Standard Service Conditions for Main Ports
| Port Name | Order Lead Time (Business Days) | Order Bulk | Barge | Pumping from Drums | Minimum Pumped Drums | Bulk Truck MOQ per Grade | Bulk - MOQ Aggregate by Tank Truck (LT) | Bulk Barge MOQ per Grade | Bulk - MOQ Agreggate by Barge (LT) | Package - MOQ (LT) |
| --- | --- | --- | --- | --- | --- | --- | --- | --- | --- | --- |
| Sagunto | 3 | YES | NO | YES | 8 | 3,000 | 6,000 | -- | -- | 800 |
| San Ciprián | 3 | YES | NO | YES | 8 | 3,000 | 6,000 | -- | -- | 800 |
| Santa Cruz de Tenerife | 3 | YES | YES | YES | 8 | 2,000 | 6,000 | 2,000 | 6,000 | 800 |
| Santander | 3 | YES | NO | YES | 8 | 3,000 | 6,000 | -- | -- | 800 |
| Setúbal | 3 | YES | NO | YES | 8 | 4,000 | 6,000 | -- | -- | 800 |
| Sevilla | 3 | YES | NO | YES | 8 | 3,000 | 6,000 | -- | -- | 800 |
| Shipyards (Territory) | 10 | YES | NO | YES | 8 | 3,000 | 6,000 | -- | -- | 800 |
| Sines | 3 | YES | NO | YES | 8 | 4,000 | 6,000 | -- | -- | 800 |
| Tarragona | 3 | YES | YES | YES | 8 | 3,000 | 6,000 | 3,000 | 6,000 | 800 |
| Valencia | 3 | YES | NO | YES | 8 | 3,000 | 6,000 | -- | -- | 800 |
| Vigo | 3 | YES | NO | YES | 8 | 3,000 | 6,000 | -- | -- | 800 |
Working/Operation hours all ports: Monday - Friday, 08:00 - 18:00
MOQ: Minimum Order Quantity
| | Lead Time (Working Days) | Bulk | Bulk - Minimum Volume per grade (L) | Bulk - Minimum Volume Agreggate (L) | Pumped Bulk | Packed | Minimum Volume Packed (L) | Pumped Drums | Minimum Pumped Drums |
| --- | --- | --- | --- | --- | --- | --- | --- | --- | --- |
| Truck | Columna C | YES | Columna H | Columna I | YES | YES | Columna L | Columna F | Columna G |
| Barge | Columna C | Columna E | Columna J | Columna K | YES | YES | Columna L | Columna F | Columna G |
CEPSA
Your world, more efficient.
==
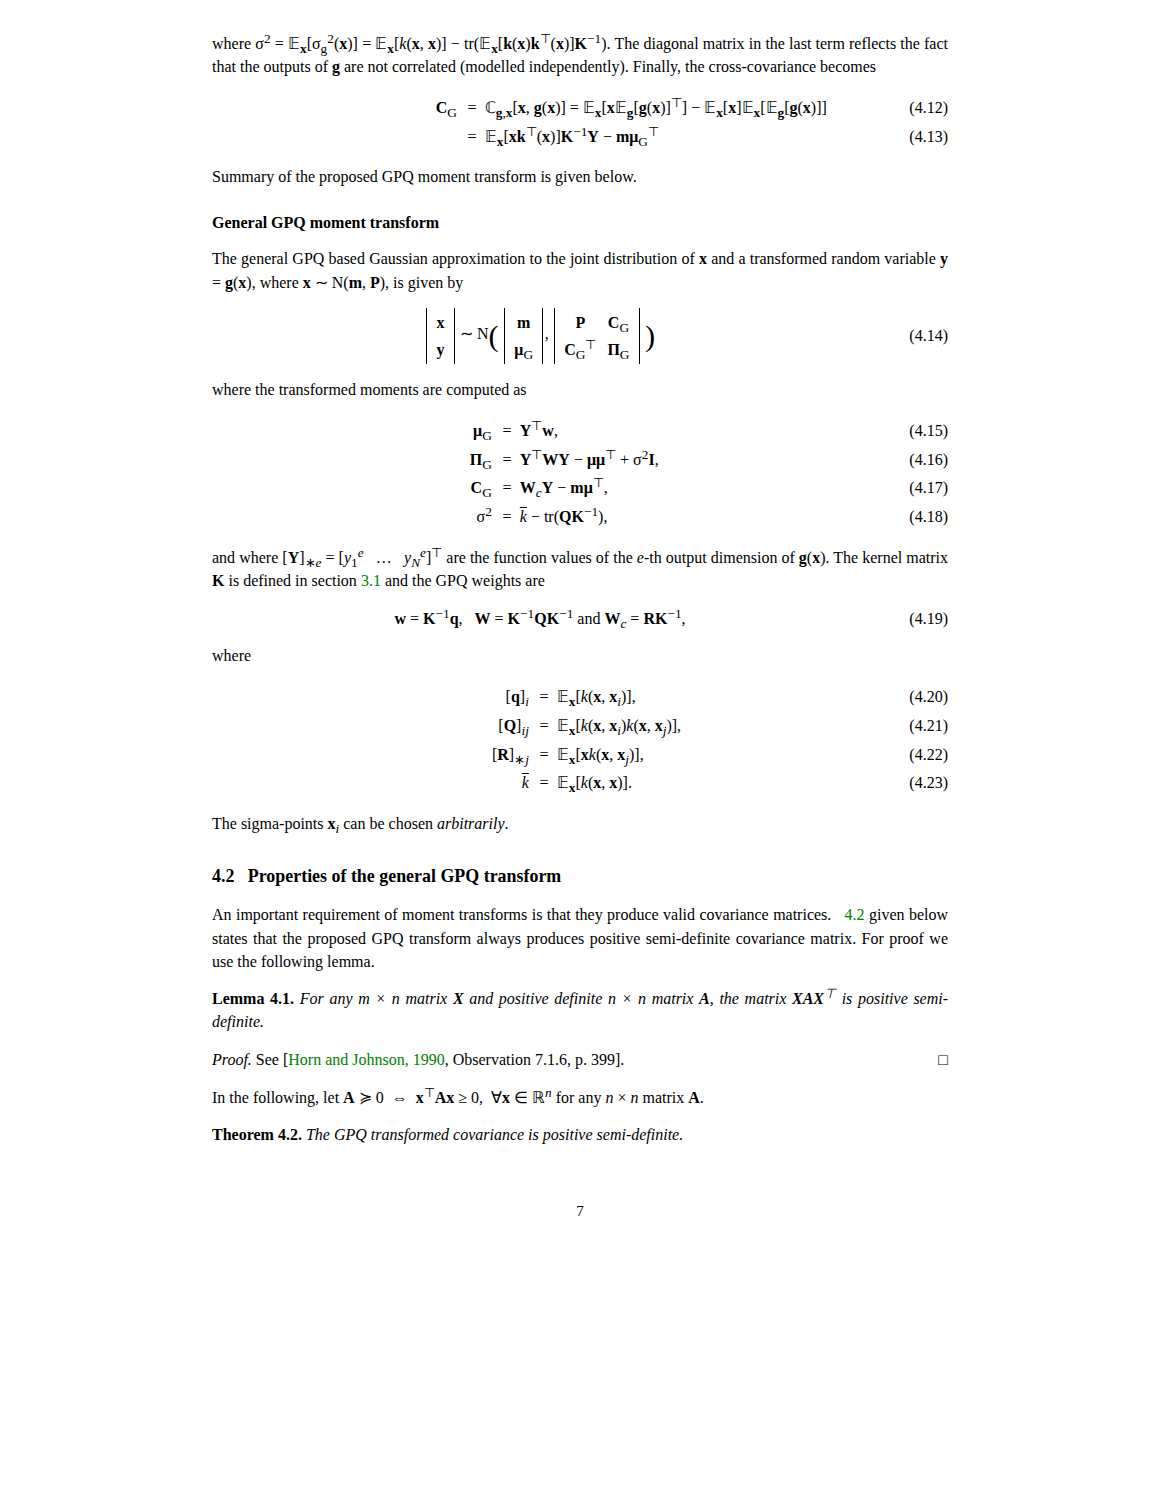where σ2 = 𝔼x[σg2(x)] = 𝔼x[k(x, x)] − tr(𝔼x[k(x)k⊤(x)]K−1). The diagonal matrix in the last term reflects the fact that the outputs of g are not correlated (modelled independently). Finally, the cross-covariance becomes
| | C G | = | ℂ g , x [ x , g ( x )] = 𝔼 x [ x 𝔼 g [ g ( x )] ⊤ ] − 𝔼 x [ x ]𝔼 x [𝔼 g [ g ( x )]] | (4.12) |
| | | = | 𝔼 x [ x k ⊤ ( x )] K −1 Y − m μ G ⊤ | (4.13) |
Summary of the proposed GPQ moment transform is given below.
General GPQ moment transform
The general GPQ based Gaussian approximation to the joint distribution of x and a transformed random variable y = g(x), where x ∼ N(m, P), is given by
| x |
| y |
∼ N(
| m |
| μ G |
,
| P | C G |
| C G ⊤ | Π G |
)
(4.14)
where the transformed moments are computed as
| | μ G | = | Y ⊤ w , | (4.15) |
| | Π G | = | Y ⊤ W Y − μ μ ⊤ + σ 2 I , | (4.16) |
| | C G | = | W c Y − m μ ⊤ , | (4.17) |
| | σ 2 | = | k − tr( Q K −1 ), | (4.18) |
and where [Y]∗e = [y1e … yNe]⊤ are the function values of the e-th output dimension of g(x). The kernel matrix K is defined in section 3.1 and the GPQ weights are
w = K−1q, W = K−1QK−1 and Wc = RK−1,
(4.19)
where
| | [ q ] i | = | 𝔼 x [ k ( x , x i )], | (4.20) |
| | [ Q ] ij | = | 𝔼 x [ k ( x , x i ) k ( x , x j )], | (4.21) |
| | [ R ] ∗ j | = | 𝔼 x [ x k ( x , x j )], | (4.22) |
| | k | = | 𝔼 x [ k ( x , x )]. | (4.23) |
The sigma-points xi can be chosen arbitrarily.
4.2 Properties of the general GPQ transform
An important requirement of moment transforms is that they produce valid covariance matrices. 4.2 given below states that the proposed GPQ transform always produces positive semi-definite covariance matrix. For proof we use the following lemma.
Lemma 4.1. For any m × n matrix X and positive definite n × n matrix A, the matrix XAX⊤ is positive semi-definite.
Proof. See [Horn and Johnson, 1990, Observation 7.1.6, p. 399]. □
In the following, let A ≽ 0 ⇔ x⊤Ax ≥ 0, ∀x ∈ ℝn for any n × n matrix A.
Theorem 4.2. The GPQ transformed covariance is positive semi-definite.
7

### [Problem statement]
Retype the entries above exactly, but only from the line containing "Santander | 3" through the line containing "MOQ: Minimum Order Quantity", both included.

### [Solution to the exercise]
| Santander | 3 | YES | NO | YES | 8 | 3,000 | 6,000 | -- | -- | 800 |
| Setúbal | 3 | YES | NO | YES | 8 | 4,000 | 6,000 | -- | -- | 800 |
| Sevilla | 3 | YES | NO | YES | 8 | 3,000 | 6,000 | -- | -- | 800 |
| Shipyards (Territory) | 10 | YES | NO | YES | 8 | 3,000 | 6,000 | -- | -- | 800 |
| Sines | 3 | YES | NO | YES | 8 | 4,000 | 6,000 | -- | -- | 800 |
| Tarragona | 3 | YES | YES | YES | 8 | 3,000 | 6,000 | 3,000 | 6,000 | 800 |
| Valencia | 3 | YES | NO | YES | 8 | 3,000 | 6,000 | -- | -- | 800 |
| Vigo | 3 | YES | NO | YES | 8 | 3,000 | 6,000 | -- | -- | 800 |
Working/Operation hours all ports: Monday - Friday, 08:00 - 18:00
MOQ: Minimum Order Quantity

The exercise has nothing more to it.